サムスン電子は、2012 International CESのプレスカンファレンスで、55型の有機ELテ
レビを披露した。2012年に発売する予定。本機は"Super OLED"技術を搭載。RGBのサブ
ピクセルに、各色独立して発光する有機EL素子を採用しカラーフィルターを不要にした。
有機ELを採用することで、従来の液晶テレビに比べ色再現性が大幅に高まるほか、応答
速度も大きく向上。さらに黒の表現力が格段に高まる、と同社では説明している。なお
本機は2D表示だけでなく3D表示も行える。同社独自のスマートTV技術も採用されている。

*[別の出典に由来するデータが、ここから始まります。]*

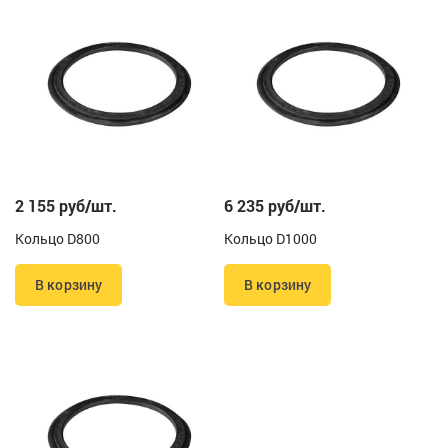
2 155 руб/шт.
6 235 руб/шт.
Кольцо D800
Кольцо D1000
В корзину
В корзину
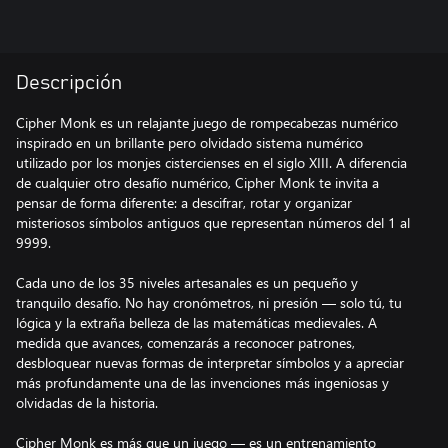
Descripción
Cipher Monk es un relajante juego de rompecabezas numérico
inspirado en un brillante pero olvidado sistema numérico
utilizado por los monjes cistercienses en el siglo XIII. A diferencia
de cualquier otro desafío numérico, Cipher Monk te invita a
pensar de forma diferente: a descifrar, rotar y organizar
misteriosos símbolos antiguos que representan números del 1 al
9999.
Cada uno de los 35 niveles artesanales es un pequeño y
tranquilo desafío. No hay cronómetros, ni presión — solo tú, tu
lógica y la extraña belleza de las matemáticas medievales. A
medida que avances, comenzarás a reconocer patrones,
desbloquear nuevas formas de interpretar símbolos y a apreciar
más profundamente una de las invenciones más ingeniosas y
olvidadas de la historia.
Cipher Monk es más que un juego — es un entrenamiento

「Smart Hub」から様々なコンテンツや機能にアクセスすることが可能だ。操作性の面で
は、音声認識やジェスチャー操作、顔認識機能などを装備。音声認識で様々なコントロ
ールを行うことが可能だ。また、同社製のデュアルコアプロセッサーを搭載。同時に複
数のアプリを高速で動作させることが可能で、ウェブブラウジングも高速に行えるとい
う。
それでは、その実力はいかほどでだろうか。昨年出荷されたサムソンの有機ELパネルの
うち90%がサムスン製だったとのこと。量産化で経験値を蓄積しているサムスンがリー
ドしそうだ。年末に大きな話題になった「Playstation Vita」の有機ELディスプレイも
サムスン製だからだ。しかし、有機ELディスプレイの大型化は本当に難しい。サムスン
は「Super OLED」テレビとして55V型の有機ELテレビを発表したものの、年内にどれだけ
量産できるか未知数。調査会社のディスプレイサーチは、今年の有機ELテレビ出荷台数
をワールドワイドの合計でも10万台程度と見積もっている。
もし、大型の有機ELテレビをまとまった数を用意できるとするなら、それはサムスンよ
りもLG電子の方が強いという見方もある。LG電子の有機ELテレビは白色有機ELディスプ
レイ前面にカラーフィルターを配置することで製造工程が大幅に簡略化できる方式。こ
れに対しサムスンは、RGBの三原色に発色するよう塗り分け方式だ。LG電子のやり方は、
これにより有機材料の塗り分けとブラックマスクをパネルに生成するプロセスも不要。
構造的にシンプルで生産性が高く、大型化のハードルは数段低。ただし、カラーフィル
タで光を部分的に遮断するため、輝度は確保しにくくなる。そこで、カラーフィルター
はRGBにホワイトを足した"RGBW"構成になっている。画質面での理想をいえばサムスンが
有利だが、LG電子はCESにおける発表会で、一切、高画質という点については触れていな
いという。
技術的なパターニング課題として、上表のごとく出そろっていて、メタルマスク-微細
マスクのFMM方式とレーザーアニール、可溶性材料による印刷法のなどの非FMM方
式に大別されるが(詳細は後日記載するとして)、現在の液晶主体のディスプレイは、
機能性に有利な韓国勢のオーレッドディスプレイに圧倒され、今後急速な普及にともな
ながら価格逓減競争が繰り広げられて行くが、第4次産業(「個人史としてのデジタル
革命」第6則 エクスパンション)の基盤技術として、ホログラムとともに定着してい
くことが約束されているだけに、熾烈な競合が展開される。
それにしても、日本メーカの凋落ぶりが白日の下に晒されている。その原因はいろいろ
あるが、わたしの体験から言えば、日本メーカ毎の熾烈な囲い込み政策があり、そこか
ら外れたメーカは企業存続を掛けた水平展開により技術が海外に移転されていく。もう
1つは、メーカ都合による競合技術するオーレットのソフトな封じ込め政策が韓国・台
湾などの新興国により破られていく過程でもあり、戦略の誤謬でもあったと考えている。
こんなことを打ち込みながら「成功体験」というものは個人の精神的なプライドとして
残りえても、自ら積極的に廃棄あるいは破壊してしまわなければならない。と、自ら戒
めオーレットの研究開発に当たり「ネオコン技術」という概念を構築してきたことは、
このブログでも記載してきた。具体例を上げ詳細に考察していきたいものの、もうこれ
以上は打ち込めない、っう~か、風邪の咳き込みひどく頭が朦朧としいるからこの辺で。